PARTS OF THE EXERCISE>
**1)** Answer these questions about the post on left-invariant means:
(a) How is the left translate L_s f defined?
(b) What function does χ_S denote?
(c) What did the hint suggest doing with m?
**2)** Please copy the post on left-invariant means word for word, from "A Hint was given" to "value $1$ at $\chi_S$.)".

EXTRACT PROVIDED>
I am reading a paper, and I got stuck at an implication, which the authors believed to be natural, and hence did not provide a reasoning. Unfortunately, I can not see immediately why that implication is true. Any kind of help/comments are greatly appreciated. The problem with the implication is the following.
Let $(S, \cdot)$ be a locally compact semigroup, and $C_b(S)$ denote the space of all bounded continuous functions on $S$. For any $s\in S, f\in C_b(S) $, the left translate $L_sf\in C_b(S)$ is defined as $L_sf(t):=f(s.t)$ for each $t\in S$.
A left-invariant mean on $S$ is a functional $m\in C_b(S)^* $ such that $||m||=m(\chi_S)=1$ and $m(L_sf)=m(f)$ for each $s\in S, f\in C_b(S) $, where $\chi_S$ is the characteristic function on $S$, i.e, the constant function $\mathbb{1}$.
It is given/proved that there exists a linear functional $m\in C_b(S)^* $ such that $m(\chi_S)=1$ and $m(L_sf)=m(f)$ for each $s\in S, f\in C_b(S) $.
Question: How can we construct a left-invariant mean on $S$, using $m$ ?
A Hint was given to me in the lines of decomposing $m$ into positive and negative parts. I tried using certain manipulations as well, but could not succeed in that. (I understand that it is enough to find a suitable positive linear functional that takes the value $1$ at $\chi_S$.)
Thank you in advance, for the help!

(Lens distortion estimation data)

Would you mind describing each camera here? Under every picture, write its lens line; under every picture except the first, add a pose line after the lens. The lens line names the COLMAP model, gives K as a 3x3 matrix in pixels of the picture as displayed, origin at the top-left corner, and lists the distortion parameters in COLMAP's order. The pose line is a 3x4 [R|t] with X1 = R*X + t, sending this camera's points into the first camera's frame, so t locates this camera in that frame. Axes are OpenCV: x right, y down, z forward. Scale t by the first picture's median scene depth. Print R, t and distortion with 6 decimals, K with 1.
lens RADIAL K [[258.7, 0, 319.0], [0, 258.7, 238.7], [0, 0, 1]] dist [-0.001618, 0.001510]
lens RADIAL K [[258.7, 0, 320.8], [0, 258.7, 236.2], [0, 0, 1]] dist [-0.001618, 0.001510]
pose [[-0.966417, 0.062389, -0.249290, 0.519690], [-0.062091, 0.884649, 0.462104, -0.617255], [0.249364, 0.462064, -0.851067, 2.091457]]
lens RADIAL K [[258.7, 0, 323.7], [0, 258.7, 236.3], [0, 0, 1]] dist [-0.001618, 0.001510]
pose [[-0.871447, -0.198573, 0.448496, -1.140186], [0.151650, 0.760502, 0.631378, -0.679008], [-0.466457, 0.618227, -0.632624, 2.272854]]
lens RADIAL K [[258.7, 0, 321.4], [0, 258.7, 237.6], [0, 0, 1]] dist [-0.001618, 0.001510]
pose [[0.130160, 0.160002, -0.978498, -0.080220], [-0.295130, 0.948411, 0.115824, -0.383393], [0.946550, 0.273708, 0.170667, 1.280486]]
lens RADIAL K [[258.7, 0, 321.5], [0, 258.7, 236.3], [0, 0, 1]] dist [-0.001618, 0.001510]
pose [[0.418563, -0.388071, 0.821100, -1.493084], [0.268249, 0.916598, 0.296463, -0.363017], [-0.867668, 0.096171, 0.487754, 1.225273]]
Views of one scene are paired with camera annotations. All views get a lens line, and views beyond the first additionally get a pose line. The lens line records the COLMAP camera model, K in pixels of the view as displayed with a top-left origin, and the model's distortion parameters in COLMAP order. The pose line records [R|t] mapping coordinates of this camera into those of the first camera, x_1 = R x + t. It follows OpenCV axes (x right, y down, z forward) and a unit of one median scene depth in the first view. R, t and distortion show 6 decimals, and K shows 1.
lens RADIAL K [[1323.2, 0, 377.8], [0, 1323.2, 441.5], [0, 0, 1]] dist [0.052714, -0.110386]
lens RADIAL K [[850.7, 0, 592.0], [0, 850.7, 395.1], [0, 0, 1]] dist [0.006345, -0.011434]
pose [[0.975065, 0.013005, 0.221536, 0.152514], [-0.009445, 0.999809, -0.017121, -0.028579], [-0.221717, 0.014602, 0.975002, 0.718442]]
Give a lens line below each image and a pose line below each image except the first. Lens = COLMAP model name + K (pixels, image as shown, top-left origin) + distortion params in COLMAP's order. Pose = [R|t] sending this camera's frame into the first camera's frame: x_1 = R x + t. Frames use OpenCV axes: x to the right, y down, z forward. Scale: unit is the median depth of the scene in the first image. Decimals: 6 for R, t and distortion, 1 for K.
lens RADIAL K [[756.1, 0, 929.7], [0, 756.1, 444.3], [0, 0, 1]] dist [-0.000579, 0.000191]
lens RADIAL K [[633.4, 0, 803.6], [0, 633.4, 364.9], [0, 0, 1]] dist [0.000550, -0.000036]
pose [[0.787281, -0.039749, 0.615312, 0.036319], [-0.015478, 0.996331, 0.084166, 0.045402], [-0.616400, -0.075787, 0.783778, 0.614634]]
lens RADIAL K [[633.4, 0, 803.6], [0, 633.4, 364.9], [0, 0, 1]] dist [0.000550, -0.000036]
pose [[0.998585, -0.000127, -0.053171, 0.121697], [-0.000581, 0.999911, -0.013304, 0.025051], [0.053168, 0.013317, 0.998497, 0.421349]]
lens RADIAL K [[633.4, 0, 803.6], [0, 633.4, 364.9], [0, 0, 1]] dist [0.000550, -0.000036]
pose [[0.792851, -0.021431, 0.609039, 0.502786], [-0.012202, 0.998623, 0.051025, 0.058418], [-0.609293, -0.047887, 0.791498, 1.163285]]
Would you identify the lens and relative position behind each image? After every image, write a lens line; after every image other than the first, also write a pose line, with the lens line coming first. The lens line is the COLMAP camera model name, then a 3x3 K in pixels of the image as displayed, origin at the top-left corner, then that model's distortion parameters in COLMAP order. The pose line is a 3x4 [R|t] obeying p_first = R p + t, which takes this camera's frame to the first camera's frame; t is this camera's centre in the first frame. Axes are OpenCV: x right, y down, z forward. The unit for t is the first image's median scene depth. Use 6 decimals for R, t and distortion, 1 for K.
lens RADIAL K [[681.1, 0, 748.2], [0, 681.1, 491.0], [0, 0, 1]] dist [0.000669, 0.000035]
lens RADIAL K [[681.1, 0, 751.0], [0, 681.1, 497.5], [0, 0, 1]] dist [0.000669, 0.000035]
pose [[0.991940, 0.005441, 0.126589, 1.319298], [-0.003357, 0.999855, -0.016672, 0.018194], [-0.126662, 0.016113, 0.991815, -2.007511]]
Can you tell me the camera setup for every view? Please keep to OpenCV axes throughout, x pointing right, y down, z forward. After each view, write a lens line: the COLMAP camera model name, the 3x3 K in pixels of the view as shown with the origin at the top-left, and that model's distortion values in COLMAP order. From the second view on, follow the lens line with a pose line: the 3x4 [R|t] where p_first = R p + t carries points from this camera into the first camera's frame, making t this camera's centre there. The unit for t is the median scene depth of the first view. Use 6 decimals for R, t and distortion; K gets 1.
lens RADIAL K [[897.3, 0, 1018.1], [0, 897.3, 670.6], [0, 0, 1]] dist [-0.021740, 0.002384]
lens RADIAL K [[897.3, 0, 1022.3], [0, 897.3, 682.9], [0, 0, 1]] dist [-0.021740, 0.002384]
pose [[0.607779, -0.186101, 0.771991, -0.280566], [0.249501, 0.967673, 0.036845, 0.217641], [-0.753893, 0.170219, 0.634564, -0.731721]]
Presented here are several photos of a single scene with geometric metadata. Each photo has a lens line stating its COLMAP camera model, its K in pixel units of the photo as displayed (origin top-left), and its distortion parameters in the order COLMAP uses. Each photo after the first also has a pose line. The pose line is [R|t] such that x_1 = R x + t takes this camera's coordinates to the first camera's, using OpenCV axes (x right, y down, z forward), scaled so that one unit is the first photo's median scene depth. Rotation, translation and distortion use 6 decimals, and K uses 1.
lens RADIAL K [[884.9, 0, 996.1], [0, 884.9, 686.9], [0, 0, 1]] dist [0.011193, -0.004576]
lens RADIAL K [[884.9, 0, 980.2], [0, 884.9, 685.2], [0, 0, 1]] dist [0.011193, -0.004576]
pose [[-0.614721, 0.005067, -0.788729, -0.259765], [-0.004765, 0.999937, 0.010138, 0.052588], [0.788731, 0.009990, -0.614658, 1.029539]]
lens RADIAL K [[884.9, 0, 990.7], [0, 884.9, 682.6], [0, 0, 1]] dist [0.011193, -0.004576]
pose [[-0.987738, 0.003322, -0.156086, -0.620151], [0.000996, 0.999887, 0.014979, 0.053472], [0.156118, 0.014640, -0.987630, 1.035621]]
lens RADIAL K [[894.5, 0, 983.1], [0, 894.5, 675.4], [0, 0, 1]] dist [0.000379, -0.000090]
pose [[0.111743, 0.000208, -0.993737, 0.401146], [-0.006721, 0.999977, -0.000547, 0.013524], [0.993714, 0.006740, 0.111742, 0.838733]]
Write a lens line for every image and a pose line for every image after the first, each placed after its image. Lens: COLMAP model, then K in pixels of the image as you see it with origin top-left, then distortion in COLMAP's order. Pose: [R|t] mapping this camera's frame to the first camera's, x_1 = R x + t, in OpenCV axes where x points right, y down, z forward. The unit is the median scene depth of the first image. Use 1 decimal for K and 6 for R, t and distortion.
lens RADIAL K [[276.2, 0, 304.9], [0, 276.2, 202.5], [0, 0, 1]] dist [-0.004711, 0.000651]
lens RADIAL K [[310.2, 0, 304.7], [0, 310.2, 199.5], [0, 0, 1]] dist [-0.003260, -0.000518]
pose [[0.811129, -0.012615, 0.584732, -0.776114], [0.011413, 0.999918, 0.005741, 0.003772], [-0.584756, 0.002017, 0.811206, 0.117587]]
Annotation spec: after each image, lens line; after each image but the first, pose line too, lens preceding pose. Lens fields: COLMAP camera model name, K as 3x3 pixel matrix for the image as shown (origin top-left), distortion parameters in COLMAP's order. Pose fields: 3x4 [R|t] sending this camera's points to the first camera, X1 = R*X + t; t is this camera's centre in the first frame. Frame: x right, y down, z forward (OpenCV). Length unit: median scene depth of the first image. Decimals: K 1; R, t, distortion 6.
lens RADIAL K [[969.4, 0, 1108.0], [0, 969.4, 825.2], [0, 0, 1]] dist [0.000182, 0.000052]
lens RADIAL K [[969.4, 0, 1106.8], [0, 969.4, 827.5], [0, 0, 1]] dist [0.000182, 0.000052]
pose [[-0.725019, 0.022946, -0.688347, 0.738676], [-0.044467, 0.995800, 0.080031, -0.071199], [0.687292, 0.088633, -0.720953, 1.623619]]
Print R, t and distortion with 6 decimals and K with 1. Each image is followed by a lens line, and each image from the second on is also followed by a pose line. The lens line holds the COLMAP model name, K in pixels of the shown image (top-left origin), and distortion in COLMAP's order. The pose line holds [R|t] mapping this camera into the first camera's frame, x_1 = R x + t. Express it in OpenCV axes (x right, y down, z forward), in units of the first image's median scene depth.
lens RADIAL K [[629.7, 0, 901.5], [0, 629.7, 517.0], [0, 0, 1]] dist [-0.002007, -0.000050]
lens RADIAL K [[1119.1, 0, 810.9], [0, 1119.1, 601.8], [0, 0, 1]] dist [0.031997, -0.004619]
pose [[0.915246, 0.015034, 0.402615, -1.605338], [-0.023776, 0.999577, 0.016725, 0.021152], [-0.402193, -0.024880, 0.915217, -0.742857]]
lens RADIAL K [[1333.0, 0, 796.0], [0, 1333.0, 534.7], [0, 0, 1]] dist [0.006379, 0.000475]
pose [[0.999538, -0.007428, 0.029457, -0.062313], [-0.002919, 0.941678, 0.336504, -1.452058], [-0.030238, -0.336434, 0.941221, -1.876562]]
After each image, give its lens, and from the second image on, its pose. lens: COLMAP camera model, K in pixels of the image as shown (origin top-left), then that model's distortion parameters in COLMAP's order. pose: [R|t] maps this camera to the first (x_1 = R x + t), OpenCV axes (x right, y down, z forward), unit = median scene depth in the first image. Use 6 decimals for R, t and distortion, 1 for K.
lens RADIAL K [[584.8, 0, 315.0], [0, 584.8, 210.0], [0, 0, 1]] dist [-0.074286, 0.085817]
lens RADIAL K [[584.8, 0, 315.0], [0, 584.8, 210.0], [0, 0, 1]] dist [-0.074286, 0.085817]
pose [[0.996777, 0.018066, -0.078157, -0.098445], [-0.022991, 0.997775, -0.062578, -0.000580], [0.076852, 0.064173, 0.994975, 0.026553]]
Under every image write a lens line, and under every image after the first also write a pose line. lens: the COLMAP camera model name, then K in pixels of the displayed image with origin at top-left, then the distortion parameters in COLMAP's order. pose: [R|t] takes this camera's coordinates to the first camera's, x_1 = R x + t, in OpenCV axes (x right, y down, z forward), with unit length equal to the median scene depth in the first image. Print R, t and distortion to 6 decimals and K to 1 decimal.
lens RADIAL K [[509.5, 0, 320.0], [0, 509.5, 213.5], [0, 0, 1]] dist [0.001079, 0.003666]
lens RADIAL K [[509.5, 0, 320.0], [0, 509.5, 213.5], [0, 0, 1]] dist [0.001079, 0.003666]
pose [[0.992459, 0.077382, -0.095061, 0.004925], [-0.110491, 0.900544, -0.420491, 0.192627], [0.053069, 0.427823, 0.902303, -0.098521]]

SOLUTIONS IN ORDER>
**1)**
(a) L_s f(t) := f(s·t) for each t in S.
(b) The characteristic function on S, i.e., the constant function 1.
(c) Decomposing m into positive and negative parts.

**2)**
A Hint was given to me in the lines of decomposing $m$ into positive and negative parts. I tried using certain manipulations as well, but could not succeed in that. (I understand that it is enough to find a suitable positive linear functional that takes the value $1$ at $\chi_S$.)